Task objective – Line filter on the word "pixels": copy each matching line from the entries.

*** Materials provided

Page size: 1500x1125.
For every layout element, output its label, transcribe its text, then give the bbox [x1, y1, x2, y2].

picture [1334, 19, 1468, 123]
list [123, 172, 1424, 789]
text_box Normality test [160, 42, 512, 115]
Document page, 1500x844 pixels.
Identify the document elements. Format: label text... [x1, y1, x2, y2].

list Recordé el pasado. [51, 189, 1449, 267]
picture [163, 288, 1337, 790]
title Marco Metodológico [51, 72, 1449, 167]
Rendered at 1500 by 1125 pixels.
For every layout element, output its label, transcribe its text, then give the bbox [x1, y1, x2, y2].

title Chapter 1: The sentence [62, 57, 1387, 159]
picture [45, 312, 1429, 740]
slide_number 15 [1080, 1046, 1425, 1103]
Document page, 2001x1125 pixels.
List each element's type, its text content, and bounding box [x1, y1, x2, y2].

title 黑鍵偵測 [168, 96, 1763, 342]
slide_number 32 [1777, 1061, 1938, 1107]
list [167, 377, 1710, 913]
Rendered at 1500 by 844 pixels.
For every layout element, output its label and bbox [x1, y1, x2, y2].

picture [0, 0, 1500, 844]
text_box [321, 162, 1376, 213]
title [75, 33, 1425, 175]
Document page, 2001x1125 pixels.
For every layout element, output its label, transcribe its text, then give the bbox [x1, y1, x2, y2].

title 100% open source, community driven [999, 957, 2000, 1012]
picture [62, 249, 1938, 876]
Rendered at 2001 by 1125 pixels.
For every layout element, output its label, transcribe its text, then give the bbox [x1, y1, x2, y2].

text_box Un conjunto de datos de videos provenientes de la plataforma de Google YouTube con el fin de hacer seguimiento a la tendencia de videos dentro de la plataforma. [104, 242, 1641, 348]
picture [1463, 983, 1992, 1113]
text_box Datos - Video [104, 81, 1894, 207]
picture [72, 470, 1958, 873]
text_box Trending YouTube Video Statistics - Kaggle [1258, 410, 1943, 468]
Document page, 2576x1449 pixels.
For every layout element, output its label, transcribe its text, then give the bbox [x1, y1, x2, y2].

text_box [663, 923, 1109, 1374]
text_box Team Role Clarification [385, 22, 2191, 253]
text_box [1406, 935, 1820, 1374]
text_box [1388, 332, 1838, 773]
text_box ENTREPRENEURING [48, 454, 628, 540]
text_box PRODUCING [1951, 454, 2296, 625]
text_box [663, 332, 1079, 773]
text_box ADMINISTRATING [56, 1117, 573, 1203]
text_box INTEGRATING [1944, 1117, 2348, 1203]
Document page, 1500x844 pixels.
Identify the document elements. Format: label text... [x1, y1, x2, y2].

******

Result –
Document page, 1500x844 pixels.
Rendered at 1500 by 1125 pixels.
Document page, 2001x1125 pixels.
Rendered at 1500 by 844 pixels.
Document page, 2001x1125 pixels.
Rendered at 2001 by 1125 pixels.
Document page, 2576x1449 pixels.
Document page, 1500x844 pixels.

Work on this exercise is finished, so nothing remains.